Experimental and longitudinal studies are needed to verify the specific causal links between sleep, inflammatory processes, and the experience of pain.

Longitudinal studies with more than two follow-up assessments and cross-lagged analysis are needed to substantiate the temporal relationship between changes in sleep and pain outcomes and to provide a framework to examine the trajectories of health status over time across individuals with different patterns of sleep changes.

It would be desirable to further investigate the effectiveness of interventions, e.g., cognitive behavioural therapies, exercise programmes, medications, as possible tools to enhance pain-related health outcomes and quality of life via promoting sleep. This can serve as further tests of the causal association between sleep, pain, and wellbeing.

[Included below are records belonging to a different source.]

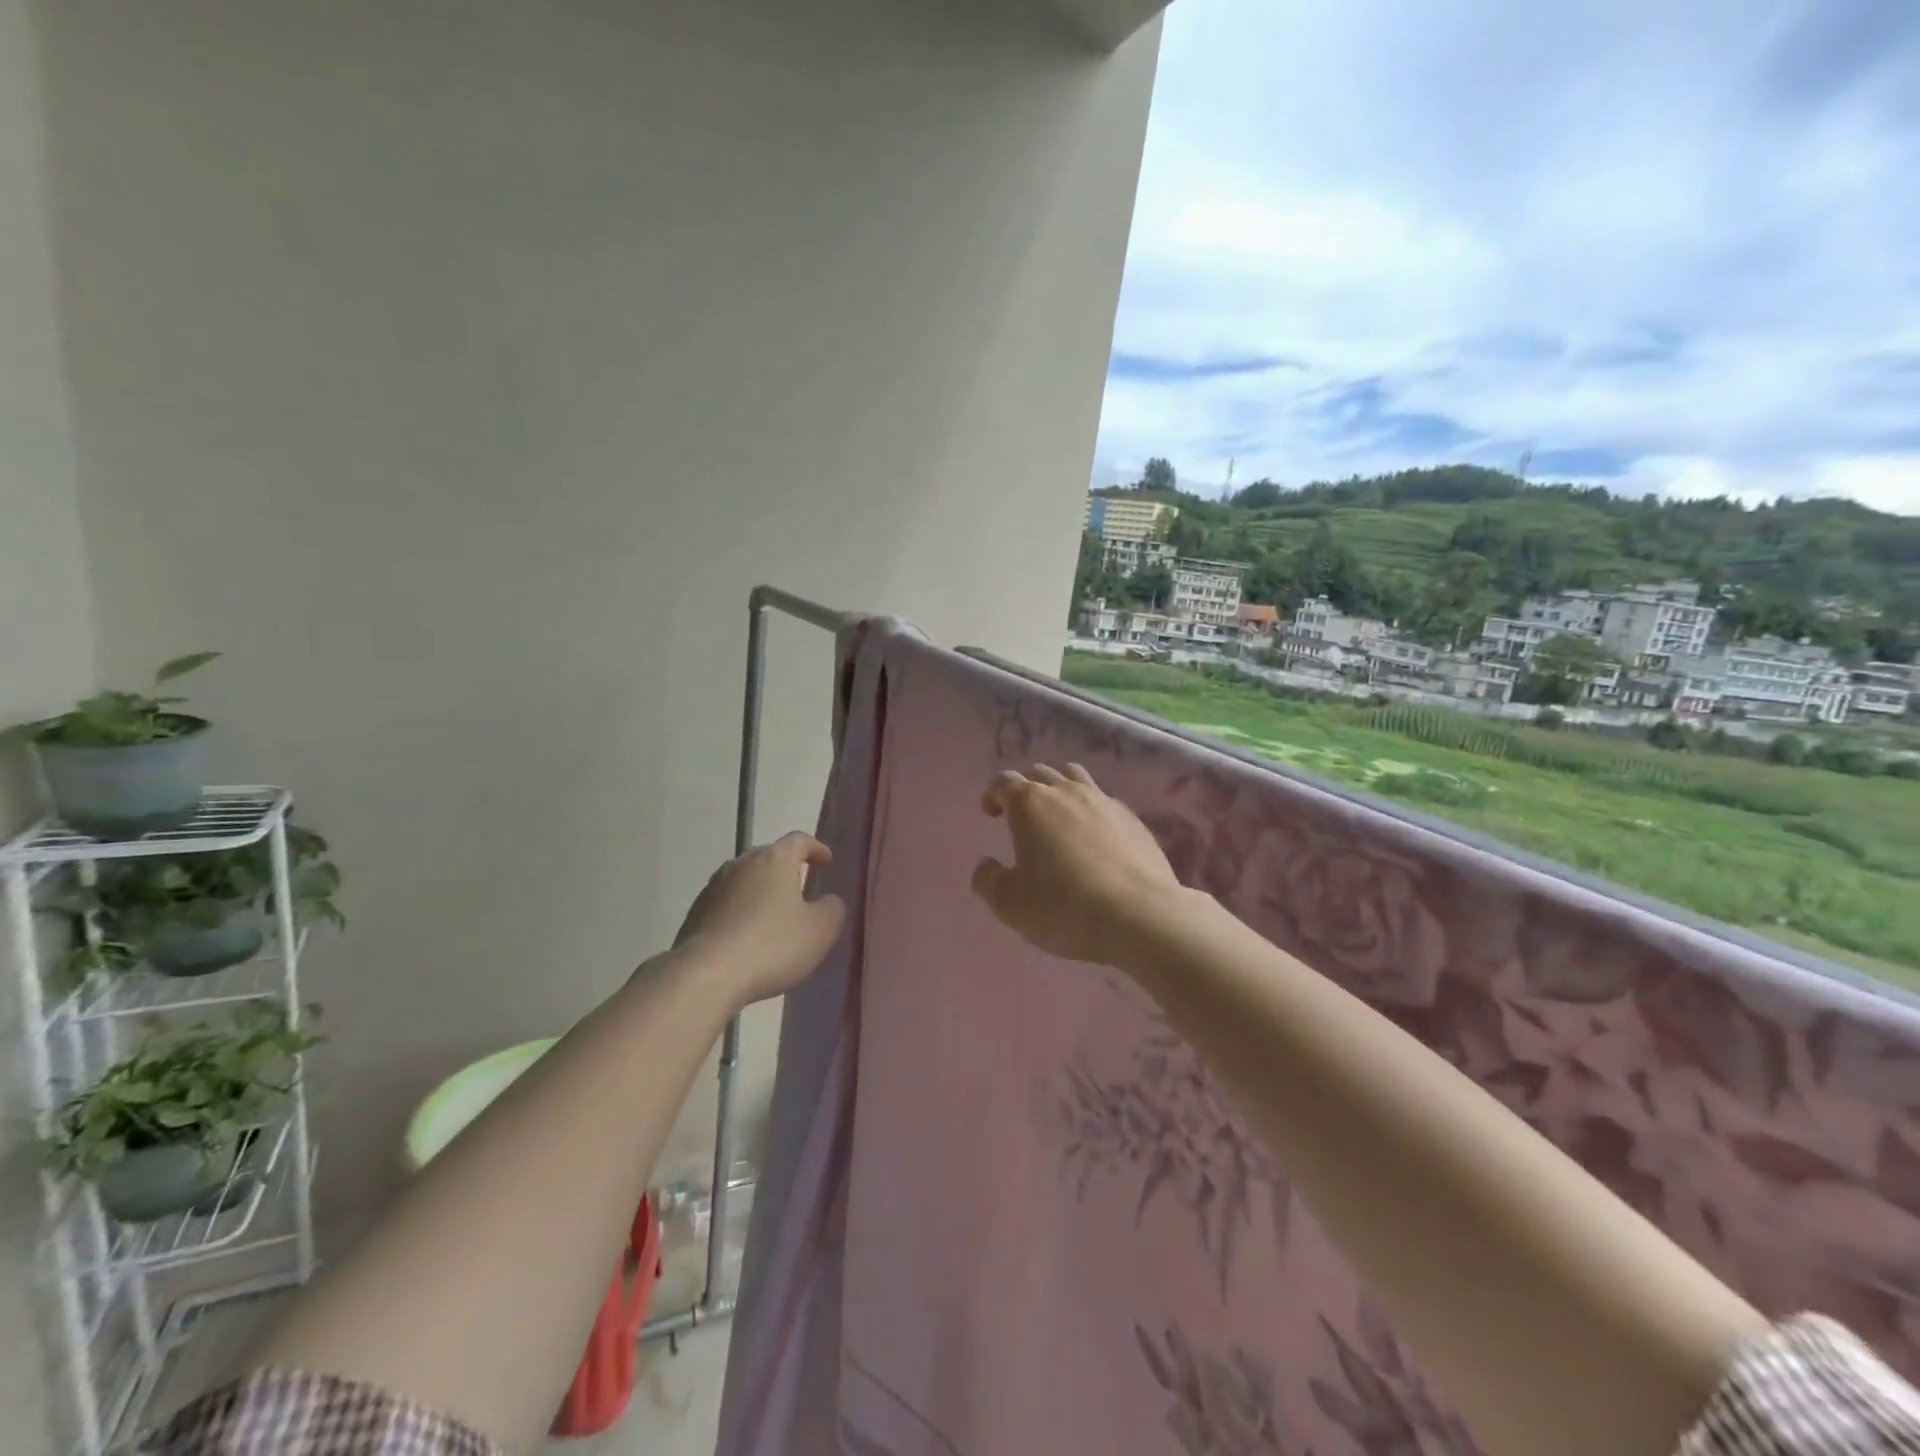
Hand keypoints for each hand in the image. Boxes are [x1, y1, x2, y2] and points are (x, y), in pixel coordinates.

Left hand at [675, 832, 845, 1005]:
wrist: (705, 974)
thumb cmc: (772, 945)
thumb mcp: (820, 931)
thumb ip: (831, 909)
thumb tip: (827, 901)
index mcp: (775, 859)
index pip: (799, 840)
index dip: (816, 848)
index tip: (826, 862)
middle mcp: (741, 863)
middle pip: (769, 857)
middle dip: (786, 870)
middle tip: (801, 888)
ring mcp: (713, 887)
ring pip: (745, 880)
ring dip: (761, 892)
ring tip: (773, 916)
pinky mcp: (695, 912)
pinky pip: (726, 904)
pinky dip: (740, 912)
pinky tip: (747, 938)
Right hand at [971, 764, 1183, 967]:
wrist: (1139, 916)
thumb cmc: (1064, 906)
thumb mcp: (1009, 903)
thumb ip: (988, 881)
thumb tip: (986, 866)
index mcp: (1030, 803)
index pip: (1004, 781)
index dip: (993, 794)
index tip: (991, 813)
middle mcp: (1066, 791)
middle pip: (1040, 773)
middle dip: (1026, 789)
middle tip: (1022, 816)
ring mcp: (1104, 801)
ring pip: (1075, 777)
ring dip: (1060, 789)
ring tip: (1059, 816)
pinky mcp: (1133, 819)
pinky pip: (1104, 801)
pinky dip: (1091, 810)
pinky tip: (1094, 838)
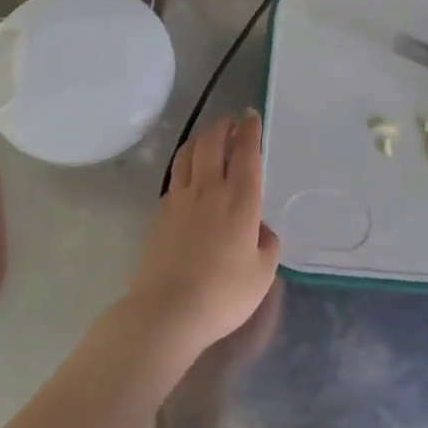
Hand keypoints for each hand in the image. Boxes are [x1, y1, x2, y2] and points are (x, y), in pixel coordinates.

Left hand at [126, 110, 280, 353]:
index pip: (245, 153)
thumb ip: (267, 243)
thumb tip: (259, 228)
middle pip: (212, 143)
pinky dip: (185, 164)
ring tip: (208, 137)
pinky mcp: (159, 213)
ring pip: (188, 154)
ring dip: (201, 138)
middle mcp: (208, 189)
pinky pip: (175, 177)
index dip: (250, 131)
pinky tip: (188, 174)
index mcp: (239, 199)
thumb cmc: (223, 294)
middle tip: (231, 121)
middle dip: (223, 126)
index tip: (251, 116)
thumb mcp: (262, 273)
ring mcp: (179, 199)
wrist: (166, 310)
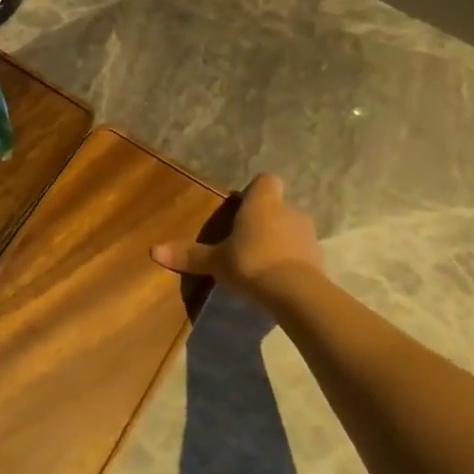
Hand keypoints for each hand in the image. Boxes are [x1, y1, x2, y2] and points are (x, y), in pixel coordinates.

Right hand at [151, 172, 326, 307]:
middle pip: (278, 207)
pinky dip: (291, 262)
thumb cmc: (250, 262)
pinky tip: (276, 281)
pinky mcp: (319, 260)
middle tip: (244, 241)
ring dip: (279, 242)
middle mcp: (289, 211)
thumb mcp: (215, 261)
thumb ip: (188, 255)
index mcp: (263, 203)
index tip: (242, 206)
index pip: (266, 181)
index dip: (255, 191)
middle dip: (264, 221)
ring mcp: (308, 235)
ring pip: (291, 231)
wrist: (295, 293)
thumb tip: (153, 251)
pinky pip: (301, 254)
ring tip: (260, 264)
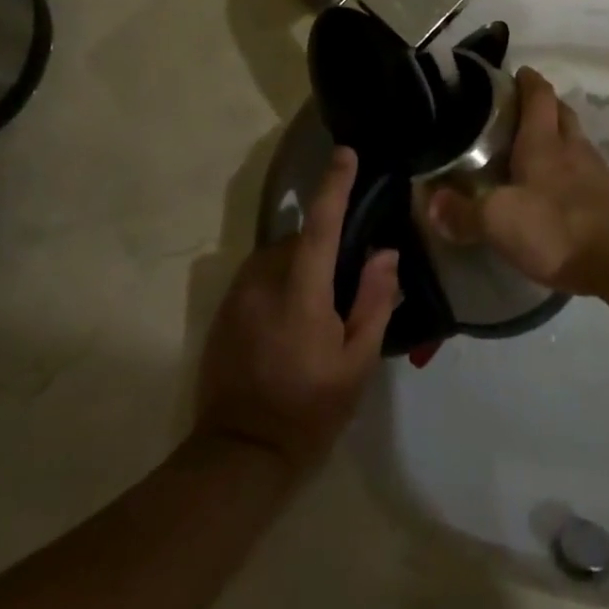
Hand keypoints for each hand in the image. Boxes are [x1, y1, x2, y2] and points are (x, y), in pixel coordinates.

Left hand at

Subgroup analyses by phenotype (e.g., those in the general population with chronic pain conditions, with or without sleep problems) would help isolate factors linked to the development, perpetuation, or alleviation of pain experience. Knowledge of how sleep influences an individual's pain experience may promote personalised integrated interventions and management by sleep phenotype.

Conflicts of interest

The authors do not have any conflicts of interest to declare.

Funding

NT's research is supported by the National Institute for Health Research, UK (Grant reference number: PB-PG-0213-30121). This paper presents independent research funded by the NIHR under its Research for Patient Benefit (RfPB) Programme. The views expressed are those of the author(s) and not necessarily those of the NHS, the NIHR or the Department of Health.